Beneath the ‘business as usual’ surface, Noosa is paddling hard right now as it fights to stay afloat in a genuinely existential battle.
This is not just about saving Noosa’s notion of a ‘population cap’…a size we can sustainably carry. It’s about saving the very essence of Noosa; the reason most residents and tourists come here.
It boils down to this question; we know the Queensland Government is intent on jamming more than 2-million extra people into our state’s South East corner in the next couple of decades, including what they envisage as Noosa’s ‘share’ of this excess – nearly 20,000 more people.
How do we convince them that this will be the end of the Noosa project as we know it, and a demolition of our tourism industry which is based on the fact that we are NOT a coastal city, or part of the “Noosangatta” horror scenario that Alan Lander wrote about recently.
How do we plead our need to be kept ‘special’ and protected, not because of NIMBYism – although that finger is inevitably pointed at us – but because our economic and lifestyle model depends on it?
On Wednesday public submissions to the state on their plan for turbo-charged growth were closed.
We know Noosa Council has been making public and political noises while working hard in the background. With Noosa now a party politically ‘tainted’ Council, the State Government has found it easy to dismiss most of the Mayor’s arguments as little more than her LNP campaign for the seat of Noosa next year.
So, who will they listen to? Perhaps a little political context could be useful here.
Independent Noosa MP Sandy Bolton was recently appointed to chair the parliamentary Youth Crime committee, something of a poison chalice the Palaszczuk government was delighted to hand over to the member for Noosa.
This committee – if it does anything of substance on the complex issue of youth crime – is guaranteed to upset at least half of the population. But it’s a relief valve for the government and – here’s the connection – an extra reason for them to listen closely as Sandy Bolton argues Noosa’s case on population growth.
Any local community or environment group that’s worth its salt will have supported her case with a submission to the government.
Peregian Beach Community Association has lodged a comprehensive submission arguing that a ‘one-size fits all’ plan for growth in SEQ will do irreparable damage to Noosa.
And Noosa Parks Association argues for;
* A viable destination management strategy that respects and protects resident amenity and provides equitable access to visitors, and
* A housing diversity strategy that isn’t simply applying big city solutions to a locale that has long been successfully marketing itself as the alternative to big city life.

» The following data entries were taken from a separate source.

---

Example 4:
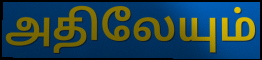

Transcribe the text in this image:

அதிலேயும்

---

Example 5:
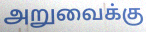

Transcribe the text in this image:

அறுவைக்கு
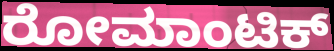
ರೋಮಾಂಟಿಕ್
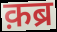
क़ब्र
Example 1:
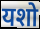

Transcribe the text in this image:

यशो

NPA argues that there are better ways of addressing the issues of affordable housing in Noosa than by blanket increases in density. They submit that Noosa Council can best play its part by:
- Getting Noosa’s future housing mix right, so that Noosa Shire’s economic potential will not be hampered by a deficit of available and affordable housing that is already leading to worker shortages; and
- Getting Noosa’s resident-tourist balance right, so that Noosa once again becomes an attractive and environmentally sustainable place to call home, or to visit.

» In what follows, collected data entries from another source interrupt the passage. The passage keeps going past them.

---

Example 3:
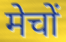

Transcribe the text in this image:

मेचों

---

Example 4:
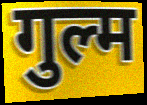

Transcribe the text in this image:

गुल्म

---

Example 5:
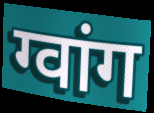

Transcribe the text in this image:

ग्वांग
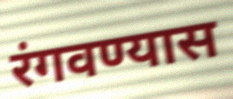
रंगवण्यास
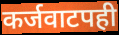
कर्जवाटपही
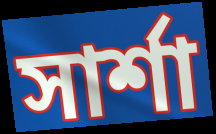
সার্শা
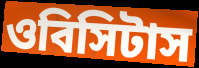
ওবিসিটাস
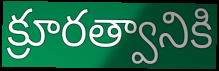
క్రూరత్వానికి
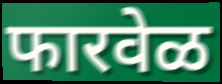
फारवेळ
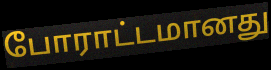
போராட்டமானது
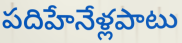
పదిహేనేళ్లపాటు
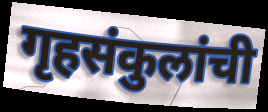
गृहसंकुलांची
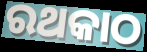
ରଥକାଠ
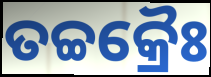
ତଚ୍ଚକ୍ରୈଃ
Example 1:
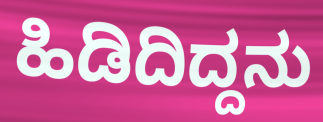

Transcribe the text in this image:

ಹಿಡಿದಿದ್ದನು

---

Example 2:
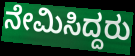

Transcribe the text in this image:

ನೇಮಿಸಿದ್ದರು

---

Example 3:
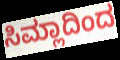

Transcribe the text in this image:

ಸಿಮ್ಲಾದಿಂದ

The NPA submission says Noosa Council has already gone some way towards addressing the issue of affordable housing- at least at the policy level – in its Noosa Housing Strategy which includes a review of planning scheme provisions and a suite of proposed amendments to address the housing crisis.
These Council approaches to the Queensland Government remain confidential and are currently on pause.

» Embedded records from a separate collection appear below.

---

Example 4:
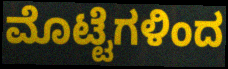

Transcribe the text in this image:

ಮೊಟ್ಟೆಗಳಿಂದ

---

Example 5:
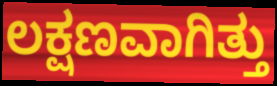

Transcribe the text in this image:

ಲಕ್ಷಣವಾಗಿತ್ತು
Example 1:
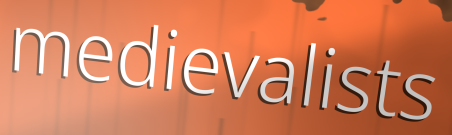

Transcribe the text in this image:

medievalists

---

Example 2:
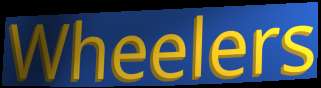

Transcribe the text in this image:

Wheelers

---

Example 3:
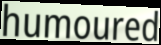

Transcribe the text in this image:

humoured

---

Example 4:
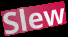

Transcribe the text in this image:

Slew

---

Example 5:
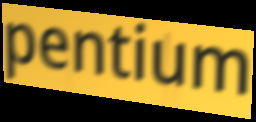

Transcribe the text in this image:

pentium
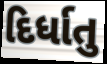
દિર્ધાતુ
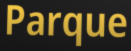
Parque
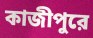
কাজীপুরে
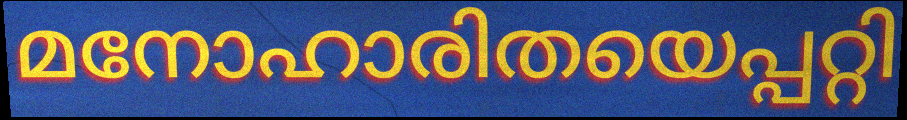
മനോഹാരിതയെപ്പറ്റി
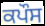
ਕਪੌਸ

It’s clear Noosa has moved well past the point where we can rely on the market to deliver the affordable accommodation required. Million dollar apartments are not aimed at our working families.
Turning the Destination Management debacle on its head
In relation to the resident-tourist balance, the NPA submission says “Noosa Council’s current destination management puts the interests of tourists ahead of residents. It can and must get the balance right”.
Noosa Council’s destination management challenge is to provide a delightfully relaxed and appealing recreational experience for visitors in a way that is both environmentally responsible and which complements rather than detracts from resident amenity.
If Noosa Council is to deliver such an outcome, it will need to do some heavy lifting sooner rather than later. To succeed, a revised destination management strategy will need to gain support from the Queensland Government, Tourism Queensland, the Noosa tourism industry, and the Noosa community. In the face of increasing tourism pressures resulting from SEQ population growth, this issue has never been more urgent.
And a final warning:
“Noosa Parks Association submits that the answers to the problems associated with housing affordability, adequate worker accommodation, community wellbeing and destination management will not be achieved through either increasing building heights nor by changing residential zonings or enlarging urban footprints”.
The message is clear. Noosa’s environment and lifestyle depend on it being delivered effectively.